Папа подключался очень вовремя: Сматри — эсли туфли нэмного жмут — они ногу дэржат, чтоб она нэ расла. Если адэт свабодна, тагда нага тоже будэт свабодна и будэт свабодна расти. Патом адэнэш эщо болшэ. Эщо вирастэт. Патом эщо, эшо, эшо и сколка ти так будэшь адэват? Да сорак пяти? У дэвочки нага далжна бит малэнки. Када балшой — это нэкрасива! Никто, абасалутна никто нэ женица! Абсалутна! Ти знаэш, в Китаэ девочкам ноги вот так, вот так перевиазивали, палци вниз заварачивали, чтоби ноги савсэм не расли. И они палучались маленки. (Смотри, если туфли немного жмут, они удерживают ногу, чтоб она не росла. Если надеть свободную обувь, нога в ней будет свободна и снова будет расти. Потом придётся покупать обувь большего размера. Нога ещё вырастет. Потом ещё большего. Потом ещё и ещё. И сколько это будет продолжаться? До сорок пятого размера? У девочки размер ноги должен быть маленьким. Когда большой — это некрасиво! Никто абсолютно потом не женится. Абсолютно! Ты знаешь, в Китае девочкам ноги вот так перевязывали, пальцы вниз загибали, чтоб ноги вообще не росли. И ноги оставались маленькими.)

Это точно! Когда Аделаида в журнале в первый раз увидела фотографии ног какой-то китаянки, которой «пальци вниз загибали, штоби не расли», она чуть не лишилась рассудка. Эти ноги были похожи то ли на козлиные копытца, то ли на ступни, изуродованные во время Второй Мировой, если бы их обладательница ненароком наступила на мину. Оказывается, именно это «красиво и прилично». То есть — если у тебя такие копытца — ты аристократка из хорошей семьи и завидная невеста. После этого журнала Аделаида стала с удовольствием носить свои «тридцать шесть с половиной» до кровавых пузырей, страшно боясь, что в противном случае ей для красоты мама с папой сломают и закрутят пальцы, как родители той китаянки.

Ещё мама ненавидела всякие, с её слов, «излишества». Как показывали в русских фильмах застолья, где в какой-то деревне односельчане «напивались водки», и потом дружно пели за столом, мама и папа старались выключить телевизор.

К слову говоря — песен ни мама ни папа вообще не знали.

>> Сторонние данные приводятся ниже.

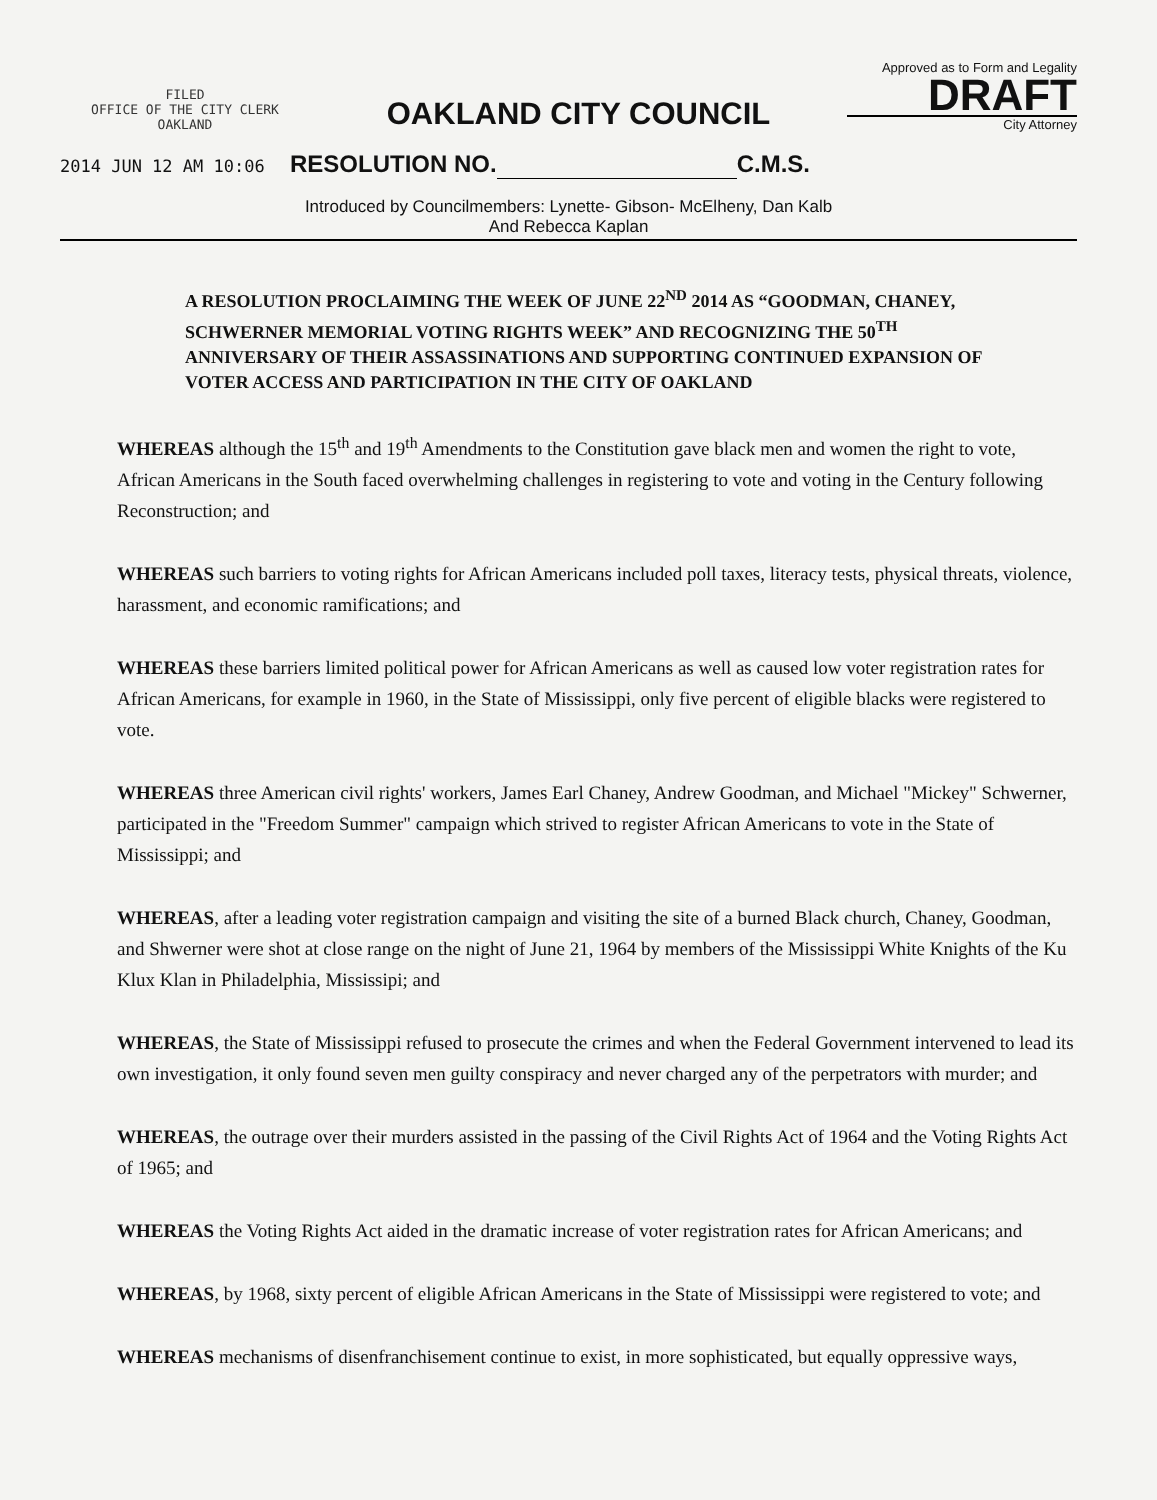FILED
OFFICE OF THE CITY CLERK
OAKLAND
OAKLAND CITY COUNCIL
Approved as to Form and Legality
DRAFT
City Attorney
2014 JUN 12 AM 10:06 RESOLUTION NO. C.M.S.
Introduced by Councilmembers: Lynette- Gibson- McElheny, Dan Kalb
And Rebecca Kaplan
A RESOLUTION PROCLAIMING THE WEEK OF JUNE 22<sup>ND</sup> 2014 AS “GOODMAN, CHANEY, SCHWERNER MEMORIAL VOTING RIGHTS WEEK” AND RECOGNIZING THE 50<sup>TH</sup> ANNIVERSARY OF THEIR ASSASSINATIONS AND SUPPORTING CONTINUED EXPANSION OF VOTER ACCESS AND PARTICIPATION IN THE CITY OF OAKLAND
WHEREAS although the 15<sup>th</sup> and 19<sup>th</sup> Amendments to the Constitution gave black men and women the right to vote, African Americans in the South faced overwhelming challenges in registering to vote and voting in the Century following Reconstruction; and
WHEREAS such barriers to voting rights for African Americans included poll taxes, literacy tests, physical threats, violence, harassment, and economic ramifications; and
WHEREAS these barriers limited political power for African Americans as well as caused low voter registration rates for African Americans, for example in 1960, in the State of Mississippi, only five percent of eligible blacks were registered to vote.
WHEREAS three American civil rights' workers, James Earl Chaney, Andrew Goodman, and Michael "Mickey" Schwerner, participated in the "Freedom Summer" campaign which strived to register African Americans to vote in the State of Mississippi; and
WHEREAS, after a leading voter registration campaign and visiting the site of a burned Black church, Chaney, Goodman, and Shwerner were shot at close range on the night of June 21, 1964 by members of the Mississippi White Knights of the Ku Klux Klan in Philadelphia, Mississipi; and
WHEREAS, the State of Mississippi refused to prosecute the crimes and when the Federal Government intervened to lead its own investigation, it only found seven men guilty conspiracy and never charged any of the perpetrators with murder; and
WHEREAS, the outrage over their murders assisted in the passing of the Civil Rights Act of 1964 and the Voting Rights Act of 1965; and
WHEREAS the Voting Rights Act aided in the dramatic increase of voter registration rates for African Americans; and
WHEREAS, by 1968, sixty percent of eligible African Americans in the State of Mississippi were registered to vote; and
WHEREAS mechanisms of disenfranchisement continue to exist, in more sophisticated, but equally oppressive ways,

Они могли запомнить одну, или две строчки из какого-нибудь, особенно понравившегося им, шлягера и потом напевать эти две строчки до бесконечности. Но почему-то то, что они выбирали для напевов, опять касалось Аделаиды?! Как она ненавидела эту мерзкую песню, особенно в исполнении папы:

Я встрэтыл девучку-у-у

Полумиэсацем бров.

На попке родынка-а-а-а…

На самом деле надо было петь «на щёчке родинка», но! Но у Аделаиды на попе действительно была родинка! Как она её ненавидела! Конечно, если б не мама и папа, она бы сто лет и не помнила о её существовании. Она вообще-то давно бы выковырнула её гвоздём, если б можно было стоять перед зеркалом спиной в хоть чуть-чуть более удобной позе, а так не развернуться, не достать нормально… Её не было видно, она и не мешала, в принципе. Но, когда мама с папой были в хорошем настроении и, загадочно улыбаясь, заводили:

На попке роды-ы-ынка-а-а-а!…

Ей уже самой хотелось на костёр, на котором жгли «одержимых ведьм», потому что желание, которое в ней возникало по отношение к маме и папе, могло прийти в голову только «бесноватой»!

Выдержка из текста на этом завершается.